The most important example of Brooklyn fabulosity was Prospect Park itself, on this night wet and foggy but still beautiful. Brett Garling praised Frederick Law Olmsted for the park’s design, clearly superior to that of Central Park. “We’re obsessed with him,” Ms. Amodeo Vickery added. Lorenzo Pizzoli said “the best thing is the free concerts.” Others spoke fondly of their bike rides, runs, and picnics. “I love the park. I live two blocks away and it has brought me such good times,” Ms. Daly said.
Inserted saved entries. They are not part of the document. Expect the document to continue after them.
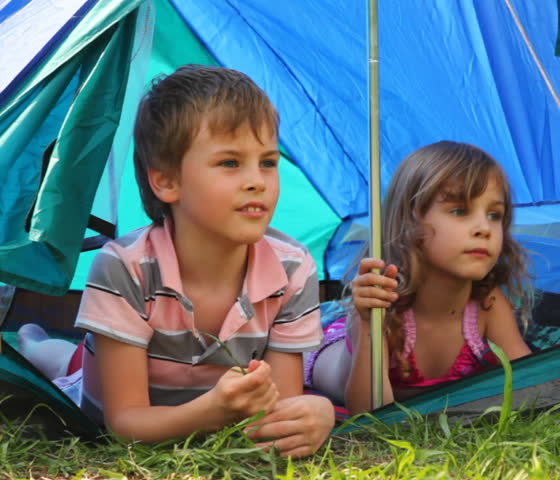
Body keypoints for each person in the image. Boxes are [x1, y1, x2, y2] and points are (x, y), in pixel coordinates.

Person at [17, 64, 334, 457]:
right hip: (108, 384)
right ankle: (34, 344)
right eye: (230, 163)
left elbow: (278, 411)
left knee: (78, 357)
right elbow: (124, 424)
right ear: (166, 181)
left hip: (200, 396)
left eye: (268, 162)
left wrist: (315, 413)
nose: (257, 180)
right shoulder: (124, 267)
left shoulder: (293, 269)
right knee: (63, 364)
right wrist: (210, 412)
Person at [307, 141, 533, 414]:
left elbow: (530, 383)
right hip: (327, 350)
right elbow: (370, 414)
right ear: (410, 224)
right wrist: (367, 327)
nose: (484, 228)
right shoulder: (382, 309)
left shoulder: (487, 303)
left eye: (494, 215)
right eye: (460, 211)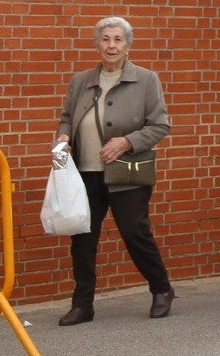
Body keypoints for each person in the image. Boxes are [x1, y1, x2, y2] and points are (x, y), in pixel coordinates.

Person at [53, 16, 175, 325]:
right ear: (97, 44)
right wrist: (64, 136)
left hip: (127, 171)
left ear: (128, 45)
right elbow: (67, 117)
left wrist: (126, 142)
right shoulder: (81, 81)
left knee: (135, 233)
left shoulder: (146, 80)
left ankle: (161, 289)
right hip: (85, 173)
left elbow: (160, 125)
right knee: (83, 240)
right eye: (105, 39)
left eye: (118, 39)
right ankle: (82, 305)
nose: (111, 45)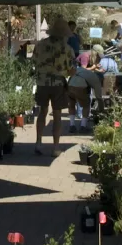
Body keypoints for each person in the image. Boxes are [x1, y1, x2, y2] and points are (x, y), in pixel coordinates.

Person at [33, 16, 75, 155]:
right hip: (58, 84)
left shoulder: (40, 45)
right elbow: (71, 70)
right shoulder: (67, 49)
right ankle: (55, 147)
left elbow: (34, 61)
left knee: (42, 112)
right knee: (57, 115)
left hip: (42, 82)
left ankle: (38, 142)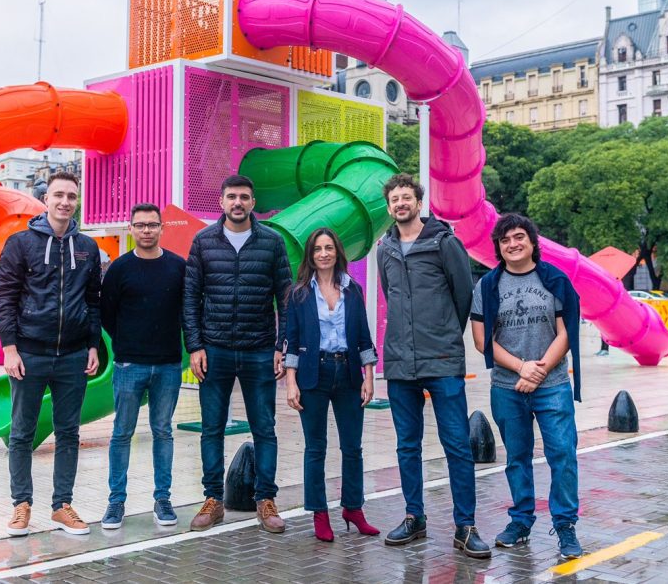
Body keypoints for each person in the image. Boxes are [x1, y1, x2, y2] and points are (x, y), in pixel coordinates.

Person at [375, 173, 491, 559]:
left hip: (442, 360)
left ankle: (466, 525)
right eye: (394, 200)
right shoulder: (384, 250)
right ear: (389, 207)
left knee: (457, 445)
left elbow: (463, 296)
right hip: (398, 364)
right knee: (407, 446)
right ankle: (414, 518)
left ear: (418, 202)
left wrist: (443, 337)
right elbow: (390, 298)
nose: (400, 204)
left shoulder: (445, 242)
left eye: (406, 197)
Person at [469, 213, 584, 561]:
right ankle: (521, 521)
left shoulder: (554, 280)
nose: (513, 244)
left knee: (562, 454)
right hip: (506, 385)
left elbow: (566, 333)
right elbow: (480, 340)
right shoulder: (487, 286)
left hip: (552, 385)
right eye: (505, 240)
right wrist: (521, 367)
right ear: (498, 248)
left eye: (519, 237)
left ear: (533, 242)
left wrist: (538, 371)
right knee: (517, 458)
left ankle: (565, 526)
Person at [0, 171, 101, 536]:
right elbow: (4, 298)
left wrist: (92, 344)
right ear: (46, 199)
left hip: (72, 356)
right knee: (22, 433)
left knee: (68, 433)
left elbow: (93, 301)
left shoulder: (87, 247)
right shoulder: (20, 244)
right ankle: (21, 505)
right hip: (29, 353)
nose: (65, 202)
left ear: (77, 201)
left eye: (71, 196)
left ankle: (62, 506)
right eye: (58, 195)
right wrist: (10, 348)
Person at [183, 174, 293, 533]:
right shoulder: (203, 242)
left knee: (265, 428)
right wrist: (195, 346)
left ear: (252, 202)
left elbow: (285, 297)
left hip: (260, 349)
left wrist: (282, 346)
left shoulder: (272, 242)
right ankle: (214, 500)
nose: (238, 203)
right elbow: (191, 298)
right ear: (222, 201)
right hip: (214, 349)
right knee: (211, 428)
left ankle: (265, 499)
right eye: (232, 197)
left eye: (244, 197)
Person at [283, 228, 380, 542]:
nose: (323, 254)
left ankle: (353, 508)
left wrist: (369, 377)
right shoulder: (298, 294)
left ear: (338, 252)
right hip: (314, 374)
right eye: (317, 249)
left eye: (329, 248)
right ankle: (319, 513)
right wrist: (290, 383)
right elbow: (292, 342)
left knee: (352, 448)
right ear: (310, 256)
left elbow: (364, 337)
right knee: (316, 449)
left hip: (349, 373)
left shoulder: (353, 290)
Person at [99, 203, 186, 530]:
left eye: (152, 225)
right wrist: (125, 344)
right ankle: (115, 501)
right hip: (128, 365)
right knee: (122, 432)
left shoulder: (179, 267)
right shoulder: (119, 269)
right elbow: (106, 313)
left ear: (162, 228)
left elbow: (187, 310)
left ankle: (162, 498)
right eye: (140, 225)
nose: (147, 230)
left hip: (167, 365)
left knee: (163, 431)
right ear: (132, 229)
A view of Prospect Park, from the second floor of the boathouse. Photo: Amanda Gordon

The president of the Prospect Park Alliance, Tupper Thomas, who bid on a Derek Lam handbag in the silent auction, most likely a Vogue 'get,' said the park has been getting a lot of love this summer — a “devastating” amount, in fact, with more people home because of the downturn. “On Sundays and Mondays, there is so much garbage to pick up. And it’s costing us a lot of money to keep up,” Ms. Thomas, who has led the restoration and revitalization of the park for more than 25 years, said. The increase in costs wasn't budgeted, but that’s where the Prospect Park Alliance — and the Summer Soiree, which raises money for the Alliance — come in. The alliance provides private funds to keep the park Brooklyn-fabulous, as well as the one with the Vogue goodie bag, and the Vogue staffers seeking inspiration for the pages of the magazine. The party marked not only the Vogue-ing of Brooklyn, but the Brooklynizing of Vogue.